▸ TASK TO CARRY OUT:
Only a number is expected: the count of lines in the listing where "each" occurs.

▸ EXTRACTED ENTRIES:
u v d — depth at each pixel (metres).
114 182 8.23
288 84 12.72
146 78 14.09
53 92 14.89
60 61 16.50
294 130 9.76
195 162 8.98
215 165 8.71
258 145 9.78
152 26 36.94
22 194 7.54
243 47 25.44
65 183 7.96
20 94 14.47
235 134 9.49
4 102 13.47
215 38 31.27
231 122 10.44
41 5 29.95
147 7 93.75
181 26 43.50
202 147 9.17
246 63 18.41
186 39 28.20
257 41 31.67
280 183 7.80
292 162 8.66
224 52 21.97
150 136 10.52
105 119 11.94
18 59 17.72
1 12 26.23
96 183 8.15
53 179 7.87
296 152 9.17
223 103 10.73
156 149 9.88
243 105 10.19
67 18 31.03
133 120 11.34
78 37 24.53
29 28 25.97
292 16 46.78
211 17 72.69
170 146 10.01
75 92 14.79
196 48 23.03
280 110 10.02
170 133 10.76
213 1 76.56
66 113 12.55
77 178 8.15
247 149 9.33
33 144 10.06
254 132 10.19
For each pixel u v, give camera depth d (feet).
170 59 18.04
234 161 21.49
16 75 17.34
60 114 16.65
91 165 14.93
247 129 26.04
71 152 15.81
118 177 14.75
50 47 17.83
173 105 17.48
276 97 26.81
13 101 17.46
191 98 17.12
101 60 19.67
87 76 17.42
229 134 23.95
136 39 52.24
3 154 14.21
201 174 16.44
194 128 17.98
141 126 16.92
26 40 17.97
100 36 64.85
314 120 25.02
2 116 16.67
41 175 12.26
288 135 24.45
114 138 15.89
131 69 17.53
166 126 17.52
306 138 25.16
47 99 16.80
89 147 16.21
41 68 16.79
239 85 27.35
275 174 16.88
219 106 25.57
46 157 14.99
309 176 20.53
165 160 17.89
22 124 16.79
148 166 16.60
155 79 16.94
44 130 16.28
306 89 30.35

▸ ANSWER:
2